* Problem requirements
Pick out each line in the entries below that contains the word "leasing". Letter case counts.

----

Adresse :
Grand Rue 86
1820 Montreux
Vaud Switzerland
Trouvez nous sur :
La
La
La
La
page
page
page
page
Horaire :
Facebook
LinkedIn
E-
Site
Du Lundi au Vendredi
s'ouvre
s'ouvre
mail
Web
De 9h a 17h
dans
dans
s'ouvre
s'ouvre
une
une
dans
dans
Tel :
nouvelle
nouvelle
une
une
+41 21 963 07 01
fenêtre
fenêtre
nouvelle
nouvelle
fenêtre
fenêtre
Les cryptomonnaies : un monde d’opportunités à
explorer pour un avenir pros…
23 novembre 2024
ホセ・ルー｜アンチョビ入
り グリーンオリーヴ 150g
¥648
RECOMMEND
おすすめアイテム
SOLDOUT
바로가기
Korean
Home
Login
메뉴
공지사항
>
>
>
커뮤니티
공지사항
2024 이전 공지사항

----

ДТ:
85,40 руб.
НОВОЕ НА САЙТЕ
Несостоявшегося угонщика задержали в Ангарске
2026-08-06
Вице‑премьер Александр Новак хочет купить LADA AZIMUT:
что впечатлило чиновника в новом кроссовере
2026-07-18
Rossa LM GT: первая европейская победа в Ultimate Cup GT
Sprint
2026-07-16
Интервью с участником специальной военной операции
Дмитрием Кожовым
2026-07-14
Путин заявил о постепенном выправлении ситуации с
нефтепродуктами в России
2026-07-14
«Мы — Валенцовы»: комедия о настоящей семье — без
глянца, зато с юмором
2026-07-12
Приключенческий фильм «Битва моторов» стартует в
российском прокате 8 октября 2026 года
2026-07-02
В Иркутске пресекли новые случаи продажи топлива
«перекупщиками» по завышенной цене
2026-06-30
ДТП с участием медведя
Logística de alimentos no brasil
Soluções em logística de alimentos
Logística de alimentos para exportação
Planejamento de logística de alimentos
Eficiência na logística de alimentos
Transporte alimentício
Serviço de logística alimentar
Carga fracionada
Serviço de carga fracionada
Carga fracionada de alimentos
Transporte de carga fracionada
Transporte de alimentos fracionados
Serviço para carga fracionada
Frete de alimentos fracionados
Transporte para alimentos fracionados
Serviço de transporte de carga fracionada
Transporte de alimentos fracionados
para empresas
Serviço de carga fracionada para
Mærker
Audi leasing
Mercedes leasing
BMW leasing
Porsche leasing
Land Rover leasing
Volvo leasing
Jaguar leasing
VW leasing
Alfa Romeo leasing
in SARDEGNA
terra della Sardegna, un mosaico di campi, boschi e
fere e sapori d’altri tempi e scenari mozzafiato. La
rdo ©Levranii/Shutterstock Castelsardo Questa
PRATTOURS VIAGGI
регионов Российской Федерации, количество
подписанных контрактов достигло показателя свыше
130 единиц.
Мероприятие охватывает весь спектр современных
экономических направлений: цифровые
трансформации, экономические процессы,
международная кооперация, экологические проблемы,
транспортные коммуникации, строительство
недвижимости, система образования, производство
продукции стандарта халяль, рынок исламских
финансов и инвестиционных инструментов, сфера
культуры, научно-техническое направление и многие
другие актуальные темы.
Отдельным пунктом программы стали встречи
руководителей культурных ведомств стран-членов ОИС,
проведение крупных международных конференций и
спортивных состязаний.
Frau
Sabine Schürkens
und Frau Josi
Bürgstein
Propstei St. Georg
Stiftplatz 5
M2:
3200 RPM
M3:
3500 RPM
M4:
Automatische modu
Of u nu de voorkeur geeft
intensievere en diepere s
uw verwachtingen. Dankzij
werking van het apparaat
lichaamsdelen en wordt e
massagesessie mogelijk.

----

* Answer to this task
Audi leasing
Mercedes leasing
BMW leasing
Porsche leasing
Land Rover leasing
Volvo leasing
Jaguar leasing
VW leasing
Alfa Romeo leasing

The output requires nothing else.